Auch Ausbesserungen am Häs sind das Ding des gelernten Schneiders, der aus Schweighausen stammt, in Dörlinbach in die Lehre ging und neben seiner Beschäftigung auf dem Bausektor größtenteils in seinem Schneider-Metier im Einsatz war. Das war im Modehaus Gallehr in Lahr, bei Wacker in Reichenbach und auch bei der Bereitschaftspolizei. Dort war Sepp Singler für die Uniformen zuständig. Insgesamt 22 Jahre war die Bepo Singers Arbeitgeber, bis er in Rente ging.
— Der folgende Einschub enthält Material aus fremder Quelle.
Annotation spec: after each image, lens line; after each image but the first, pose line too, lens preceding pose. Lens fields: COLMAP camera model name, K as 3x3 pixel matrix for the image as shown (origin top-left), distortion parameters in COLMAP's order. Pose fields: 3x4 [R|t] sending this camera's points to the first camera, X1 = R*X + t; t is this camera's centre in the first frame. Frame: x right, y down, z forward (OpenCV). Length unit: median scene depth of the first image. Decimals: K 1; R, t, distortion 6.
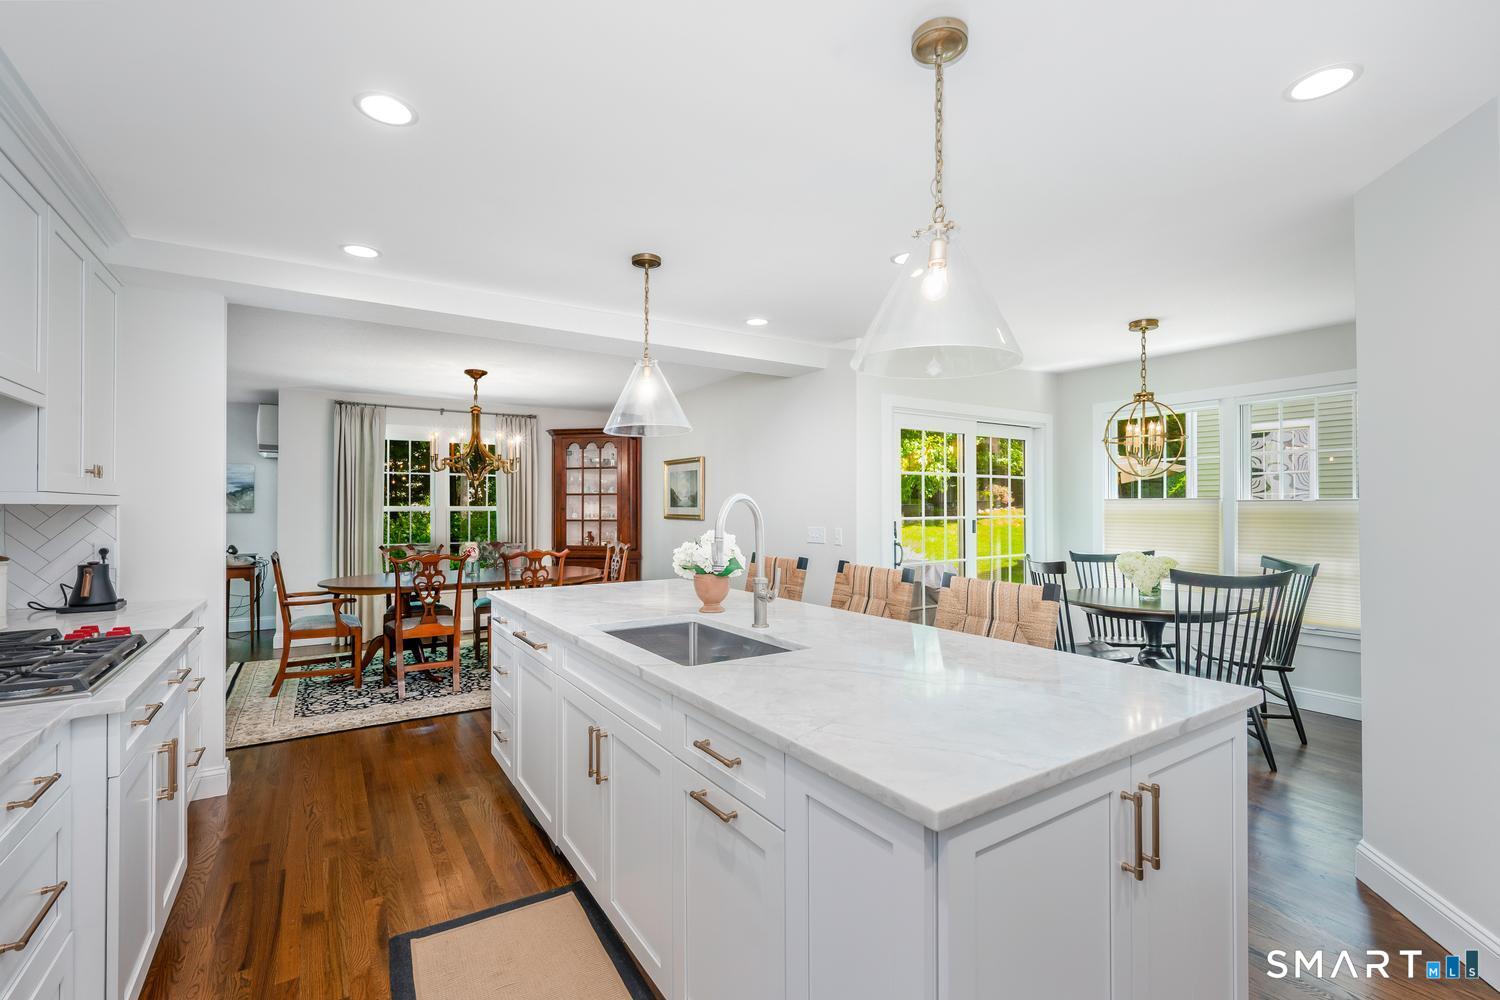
lens RADIAL K [[664.8, 0, 746.9], [0, 664.8, 510.1], [0, 0, 1]] dist [-0.002174, -0.000102]
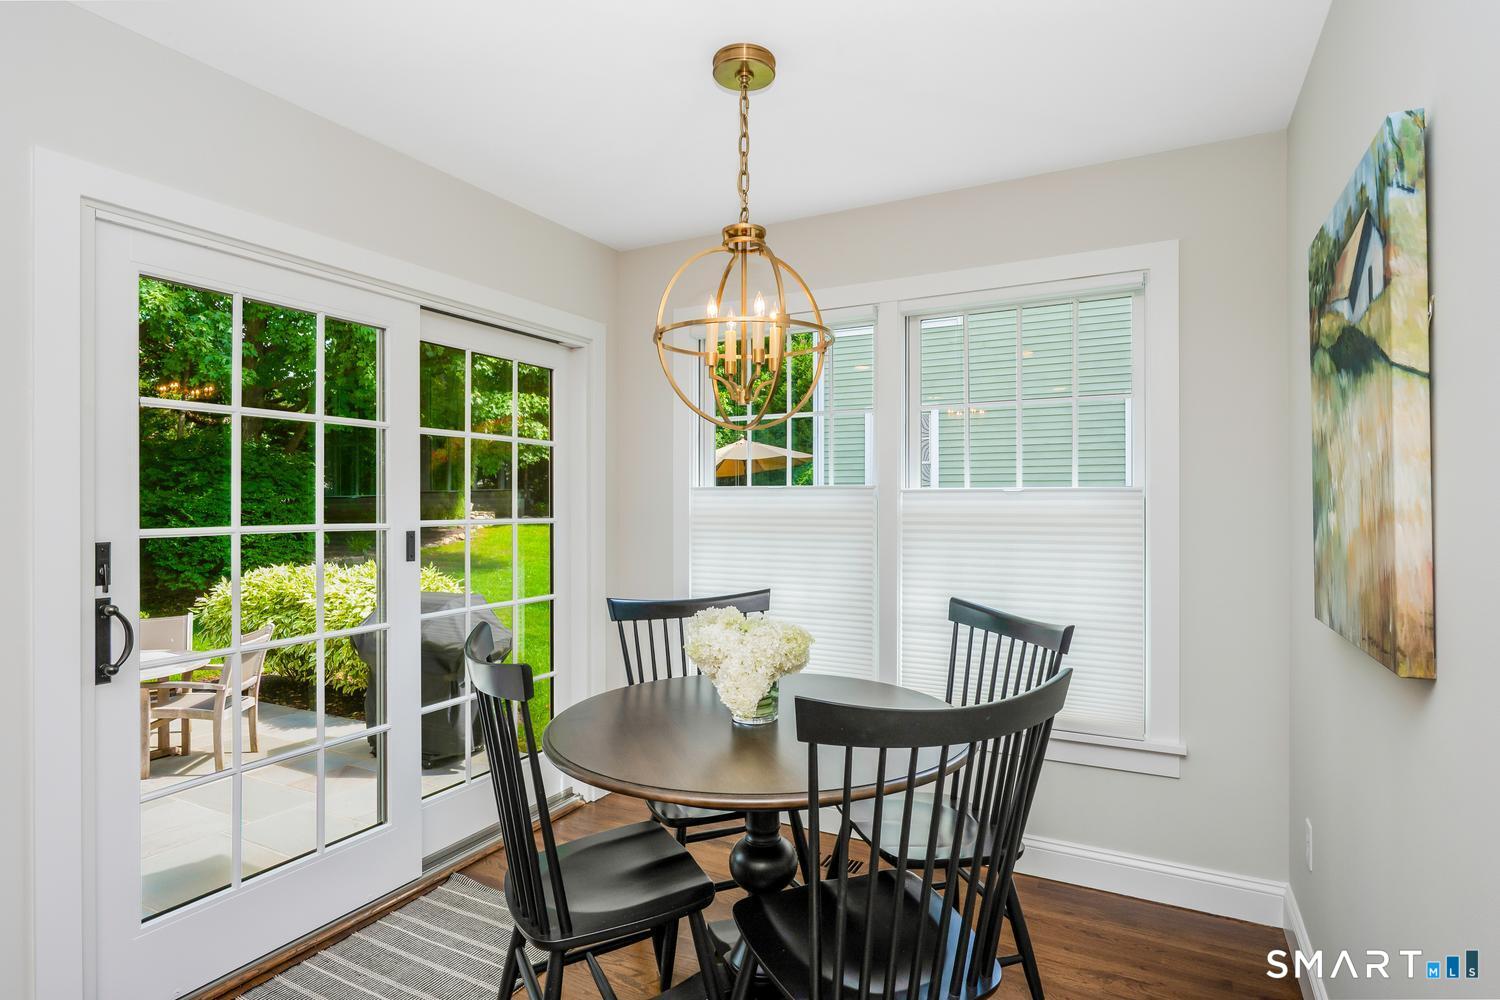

Mit den Schergässlern ist Josef Singler fast ein halbes Leben lang verbunden. Zwei seiner Kinder, Günter und Michaela, sind ebenfalls vom Schergässler-Virus befallen. Auch kurz vor der heißen Phase am Schutterstrand geht dem 74-Jährigen die Arbeit nicht aus. So wartet das Häs seines Sohnes auf die fachmännische Arbeit des Vaters. "Das sieht ja wieder schlimm aus", schimpft Singler über das ausgefranzte Beinkleid, das mit einem geübten Blick und schnellen Nadelstichen ausgebessert wird. Bleibt zu hoffen, dass die Narrenkleider der Enkelkinder bis Aschermittwoch halten. Für Anna-Lena (14) und Adrian (11), die beiden Kinder von Günter und Martina Singler, hat der Opa schon vor Jahren ein Schergässler-Häs genäht.